If you thought Oculus’s VR headsets, HTC’s Vive and Samsung’s VR headset would provide enough enough virtual reality excitement in 2015, then Fove’s ambition to add eye-tracking control into the mix could push you over the edge.
I actually like the idea, and had a very short play around with a prototype unit, but remain slightly unconvinced of the long-term viability.
In a nutshell, Fove is a VR headset much like others you’re familiar with – except that it has eye-tracking, whereas no others currently do.
The company says that this additional control adds to the overall immersion of the experience and is looking to raise $250,000 on Kickstarter to bring the headset to full production.
It has a 2,560 x 1,440 pixel display to allow you to explore 3D virtual worlds, with your eyes used as input controls. In the demo I tested, I shot rocks (I think) by looking at them. Despite being short, it seemed accurate and mostly recognized my gaze correctly.
In other uses, you can use the control to pick up items or interact with other characters through eye-contact.
Beyond gaming, Fove has already been used to help people with physical disabilities to play the piano, and it’s not hard to imagine how gaze-control could be useful in this or similar ways.
The first 200 units are being offered at $349, which then rises to $399 once those have sold out. Both batches are due for delivery in March 2016, all being well.
There are also dev-focused tiers available from $429, which include the SDK, documentation, sample software, engine plugins and access to the developer forums, plus the choice of a white or black unit after the campaign.
It’s the software side of things that’s particularly interesting here. The headset blurs the peripheral viewing areas a little to make it more like real vision, but this also has the knock-on effect of allowing more efficient rendering as a smaller total area needs to be rendered accurately.

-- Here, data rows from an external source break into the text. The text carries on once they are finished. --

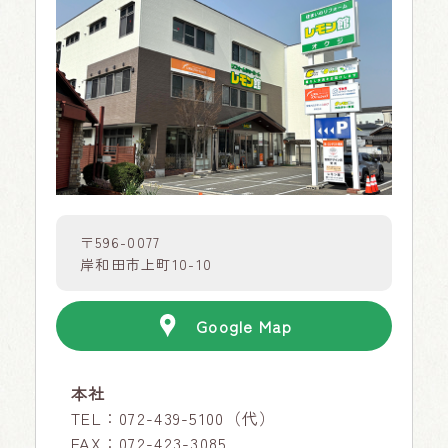
〒596-0077
岸和田市上町10-10
Google Map
本社
TEL：
072-439-5100
（代）
FAX：072-423-3085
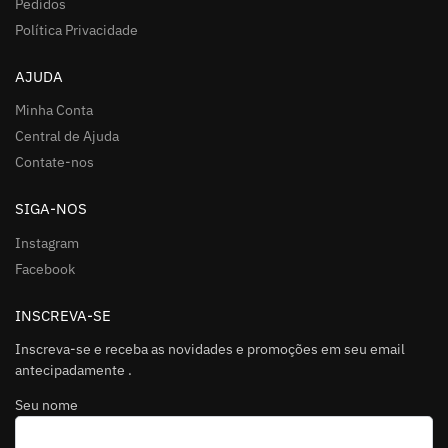
Pedidos
Política Privacidade
AJUDA
Minha Conta
Central de Ajuda
Contate-nos
SIGA-NOS
Instagram
Facebook
INSCREVA-SE
Inscreva-se e receba as novidades e promoções em seu email
antecipadamente .
Seu nome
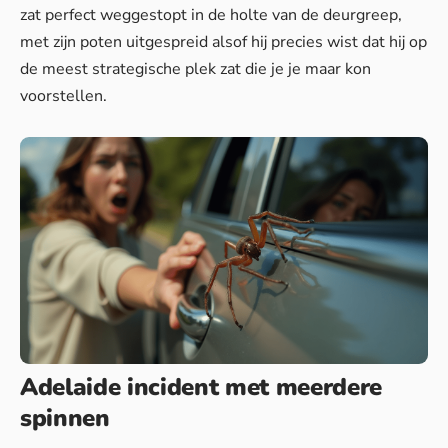
zat perfect weggestopt in de holte van de deurgreep,
met zijn poten uitgespreid alsof hij precies wist dat hij op
de meest strategische plek zat die je je maar kon
voorstellen.
Adelaide incident met meerdere
spinnen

It’s the software side of it that I also think could potentially be the company’s biggest problem – for the headset to have any shot at commercial viability, it needs content from developers. If that doesn’t happen, Fove will be another ambitious, but ultimately failed Kickstarter project. We won’t know that at the end of the campaign though.
Around six months before the first headset-only units are due to ship, the company will start its developer drive. Fove is compatible with content developed using Unity, Unreal and Cry Engine, which means only minimal porting should be required for developers to support the platform. On top of that, Fove has also done a deal with Wear VR‘s virtual reality app store.
With developer support clearly considered already, the only other potential issue – unforeseen hardware problems aside – is if Fove did see consumer support for its eye-control tech. One of the bigger players could look to incorporate similar technology – or just straight-up buy the company.
A spokesperson for the company told TNW that if the campaign isn’t successful, the company will go back to the drawing board and look at other way to bring the headset to consumers. So, as always, it’s caveat emptor for crowdfunding campaigns.